Comme convenu précédemment, le vendeur direct de CEDC était la société russe Roust Corporation, soumise au droit américain. Selon les informations fournies par le portail alimentaire, le prix de la transaction s'élevait à 3 milliards 477 millions de PLN [2]. Le groupe Maspex a réussi à conserver 77 % de la valeur de la transaction. L'argent a été utilisé pour rembourser les obligataires américains représentés par la Bank of New Your Mellon (760 millions PLN) et pour rembourser les créances potentielles des banques russes (plus de 500 millions PLN). De plus, une partie importante de ce montant a été retenue afin de sécuriser les garanties d'état de l'entreprise fournies par le vendeur.

Il s'est avéré que CEDC avait des arriérés en Pologne et ses comptes ont été saisis par le fisc. Le groupe Maspex a réussi à régler tous les arriérés et à redresser les affaires de l'entreprise.

Le déclenchement de la guerre en Ukraine et le boycott vigoureux des produits russes ont considérablement modifié les tendances de consommation dès février 2022. Non seulement des sanctions politiques et économiques internationales ont été imposées à la Russie.
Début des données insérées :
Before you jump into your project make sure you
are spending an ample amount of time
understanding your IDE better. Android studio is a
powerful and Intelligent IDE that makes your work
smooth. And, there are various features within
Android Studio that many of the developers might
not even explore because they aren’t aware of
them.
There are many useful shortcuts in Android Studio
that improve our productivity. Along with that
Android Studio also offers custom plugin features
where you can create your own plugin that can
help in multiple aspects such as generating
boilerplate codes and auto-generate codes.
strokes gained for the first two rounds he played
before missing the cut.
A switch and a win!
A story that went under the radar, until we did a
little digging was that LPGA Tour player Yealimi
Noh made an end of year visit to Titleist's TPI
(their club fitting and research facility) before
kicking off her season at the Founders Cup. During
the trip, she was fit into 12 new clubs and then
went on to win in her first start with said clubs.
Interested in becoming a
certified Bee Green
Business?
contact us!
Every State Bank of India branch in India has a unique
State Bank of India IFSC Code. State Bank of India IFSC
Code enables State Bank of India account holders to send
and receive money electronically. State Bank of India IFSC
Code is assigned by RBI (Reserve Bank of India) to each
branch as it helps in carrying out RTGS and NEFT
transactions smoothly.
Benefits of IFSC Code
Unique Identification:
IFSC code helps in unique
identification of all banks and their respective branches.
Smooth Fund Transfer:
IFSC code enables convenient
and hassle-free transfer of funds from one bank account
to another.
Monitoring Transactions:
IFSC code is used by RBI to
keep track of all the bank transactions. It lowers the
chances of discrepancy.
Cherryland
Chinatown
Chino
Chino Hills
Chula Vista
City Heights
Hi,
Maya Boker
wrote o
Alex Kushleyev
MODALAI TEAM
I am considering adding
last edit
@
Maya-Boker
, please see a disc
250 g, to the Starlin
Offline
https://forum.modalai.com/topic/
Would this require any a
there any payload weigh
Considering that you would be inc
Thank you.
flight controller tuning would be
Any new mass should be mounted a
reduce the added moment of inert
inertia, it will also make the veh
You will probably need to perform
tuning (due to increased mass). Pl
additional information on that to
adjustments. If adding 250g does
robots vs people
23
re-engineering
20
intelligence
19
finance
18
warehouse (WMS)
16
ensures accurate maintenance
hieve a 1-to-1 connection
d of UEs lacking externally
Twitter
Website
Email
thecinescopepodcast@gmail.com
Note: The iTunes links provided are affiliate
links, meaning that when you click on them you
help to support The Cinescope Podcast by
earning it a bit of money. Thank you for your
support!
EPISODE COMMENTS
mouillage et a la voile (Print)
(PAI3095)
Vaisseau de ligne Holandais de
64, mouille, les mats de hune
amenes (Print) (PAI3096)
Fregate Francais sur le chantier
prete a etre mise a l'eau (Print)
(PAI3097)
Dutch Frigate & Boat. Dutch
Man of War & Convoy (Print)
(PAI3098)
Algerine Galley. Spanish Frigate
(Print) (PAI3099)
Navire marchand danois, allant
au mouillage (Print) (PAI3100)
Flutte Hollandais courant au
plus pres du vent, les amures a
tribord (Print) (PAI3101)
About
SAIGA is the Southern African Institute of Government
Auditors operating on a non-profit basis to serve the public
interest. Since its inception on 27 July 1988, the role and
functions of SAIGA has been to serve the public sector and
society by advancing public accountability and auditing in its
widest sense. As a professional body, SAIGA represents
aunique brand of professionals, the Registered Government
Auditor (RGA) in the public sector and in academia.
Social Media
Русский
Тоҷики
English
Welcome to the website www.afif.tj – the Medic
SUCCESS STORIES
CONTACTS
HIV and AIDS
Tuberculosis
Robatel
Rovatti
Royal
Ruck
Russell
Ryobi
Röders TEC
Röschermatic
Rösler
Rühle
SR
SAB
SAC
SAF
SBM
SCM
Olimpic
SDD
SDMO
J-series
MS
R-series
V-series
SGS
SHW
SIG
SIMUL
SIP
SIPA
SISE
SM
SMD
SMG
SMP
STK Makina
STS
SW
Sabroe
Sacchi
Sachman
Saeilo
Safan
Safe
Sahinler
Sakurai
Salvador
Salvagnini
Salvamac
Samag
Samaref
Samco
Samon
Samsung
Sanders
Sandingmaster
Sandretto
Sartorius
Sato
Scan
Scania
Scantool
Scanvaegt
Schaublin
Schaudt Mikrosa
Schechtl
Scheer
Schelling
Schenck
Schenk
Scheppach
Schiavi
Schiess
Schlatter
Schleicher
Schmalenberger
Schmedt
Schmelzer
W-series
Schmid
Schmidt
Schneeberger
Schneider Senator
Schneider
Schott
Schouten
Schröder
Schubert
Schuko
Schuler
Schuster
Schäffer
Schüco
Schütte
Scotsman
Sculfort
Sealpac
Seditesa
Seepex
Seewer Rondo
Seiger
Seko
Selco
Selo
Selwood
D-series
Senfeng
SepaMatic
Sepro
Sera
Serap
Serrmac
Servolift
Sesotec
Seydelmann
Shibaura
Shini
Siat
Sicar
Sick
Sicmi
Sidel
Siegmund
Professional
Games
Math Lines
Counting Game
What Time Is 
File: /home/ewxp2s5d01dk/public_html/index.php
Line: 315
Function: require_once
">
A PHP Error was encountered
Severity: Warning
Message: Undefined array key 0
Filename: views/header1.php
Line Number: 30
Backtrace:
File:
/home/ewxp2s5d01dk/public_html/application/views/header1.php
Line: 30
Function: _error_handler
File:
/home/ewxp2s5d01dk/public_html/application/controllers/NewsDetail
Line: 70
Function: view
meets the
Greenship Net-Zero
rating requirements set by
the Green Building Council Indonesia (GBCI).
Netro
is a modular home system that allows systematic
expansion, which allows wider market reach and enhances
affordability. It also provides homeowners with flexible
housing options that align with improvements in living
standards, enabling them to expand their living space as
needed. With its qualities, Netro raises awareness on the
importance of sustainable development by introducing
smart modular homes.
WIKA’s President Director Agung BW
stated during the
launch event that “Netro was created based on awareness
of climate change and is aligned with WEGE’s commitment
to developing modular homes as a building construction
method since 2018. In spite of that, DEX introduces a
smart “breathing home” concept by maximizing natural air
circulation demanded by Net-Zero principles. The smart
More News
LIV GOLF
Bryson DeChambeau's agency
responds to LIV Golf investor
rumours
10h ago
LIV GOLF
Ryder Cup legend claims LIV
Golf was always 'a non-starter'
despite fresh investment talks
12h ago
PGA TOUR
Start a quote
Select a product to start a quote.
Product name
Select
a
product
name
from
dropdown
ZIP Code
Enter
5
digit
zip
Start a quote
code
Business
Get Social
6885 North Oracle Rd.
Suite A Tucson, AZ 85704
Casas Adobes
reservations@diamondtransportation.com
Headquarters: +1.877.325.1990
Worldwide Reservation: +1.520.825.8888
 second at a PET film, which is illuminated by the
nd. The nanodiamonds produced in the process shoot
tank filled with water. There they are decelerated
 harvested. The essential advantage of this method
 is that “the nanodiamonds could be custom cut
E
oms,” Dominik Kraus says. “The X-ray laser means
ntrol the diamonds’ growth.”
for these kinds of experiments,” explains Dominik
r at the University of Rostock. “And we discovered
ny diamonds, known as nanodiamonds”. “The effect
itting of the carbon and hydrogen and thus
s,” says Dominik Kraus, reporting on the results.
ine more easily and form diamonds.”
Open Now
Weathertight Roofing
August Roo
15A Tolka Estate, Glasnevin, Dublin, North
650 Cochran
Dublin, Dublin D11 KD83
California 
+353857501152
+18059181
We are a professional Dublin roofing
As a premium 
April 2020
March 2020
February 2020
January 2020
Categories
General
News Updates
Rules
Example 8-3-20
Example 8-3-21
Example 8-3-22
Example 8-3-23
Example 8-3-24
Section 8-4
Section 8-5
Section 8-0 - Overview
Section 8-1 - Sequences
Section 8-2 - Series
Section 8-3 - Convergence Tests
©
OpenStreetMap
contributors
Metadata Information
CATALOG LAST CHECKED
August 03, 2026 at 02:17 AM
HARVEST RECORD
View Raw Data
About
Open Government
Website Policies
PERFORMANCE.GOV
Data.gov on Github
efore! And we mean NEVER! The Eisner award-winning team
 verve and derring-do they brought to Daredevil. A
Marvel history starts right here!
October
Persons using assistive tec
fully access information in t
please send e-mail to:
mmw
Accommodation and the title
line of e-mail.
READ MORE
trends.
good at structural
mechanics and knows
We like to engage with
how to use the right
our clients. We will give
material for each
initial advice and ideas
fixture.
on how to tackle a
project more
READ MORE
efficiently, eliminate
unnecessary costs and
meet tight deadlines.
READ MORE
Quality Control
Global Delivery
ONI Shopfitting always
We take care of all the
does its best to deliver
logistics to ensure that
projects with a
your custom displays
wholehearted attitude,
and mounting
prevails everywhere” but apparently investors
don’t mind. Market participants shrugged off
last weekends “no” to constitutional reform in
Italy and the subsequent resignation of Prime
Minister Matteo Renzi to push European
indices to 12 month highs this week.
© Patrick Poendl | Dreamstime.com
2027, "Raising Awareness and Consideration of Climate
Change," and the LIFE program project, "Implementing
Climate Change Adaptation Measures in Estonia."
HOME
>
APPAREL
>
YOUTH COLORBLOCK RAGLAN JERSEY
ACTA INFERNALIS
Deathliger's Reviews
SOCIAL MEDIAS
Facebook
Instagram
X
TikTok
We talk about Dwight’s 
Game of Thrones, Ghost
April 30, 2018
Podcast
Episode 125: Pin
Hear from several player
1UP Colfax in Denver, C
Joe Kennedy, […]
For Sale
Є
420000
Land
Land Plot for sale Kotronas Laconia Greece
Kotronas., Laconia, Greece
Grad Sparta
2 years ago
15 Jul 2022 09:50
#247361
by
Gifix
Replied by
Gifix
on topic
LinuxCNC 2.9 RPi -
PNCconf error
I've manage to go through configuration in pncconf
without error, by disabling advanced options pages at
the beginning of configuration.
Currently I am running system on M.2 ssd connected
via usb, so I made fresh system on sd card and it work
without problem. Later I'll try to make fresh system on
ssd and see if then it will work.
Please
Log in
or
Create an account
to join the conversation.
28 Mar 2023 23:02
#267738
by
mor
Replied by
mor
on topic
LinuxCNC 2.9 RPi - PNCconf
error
Le public, scandalisé par l'attaque russe contre l'Ukraine, a décidé de boycotter les produits russes par le bas. Il était facile de trouver sur Internet des listes de "produits russes" qu'il ne fallait pas "acheter" pour ne pas soutenir le régime de Poutine. Comme vous pouvez le deviner, bon nombre de ces listes incluent également Żubrówka, Bols et Soplica, qui, dans l'esprit des consommateurs, fonctionnaient encore comme "ayant du capital russe". Heureusement pour Maspex, la nouvelle de la repolonisation des alcools cultes s'est très vite propagée dans les médias et a reçu une large couverture. Ce que certains consommateurs ont déclaré maintenant, ils seraient heureux de faire du shopping.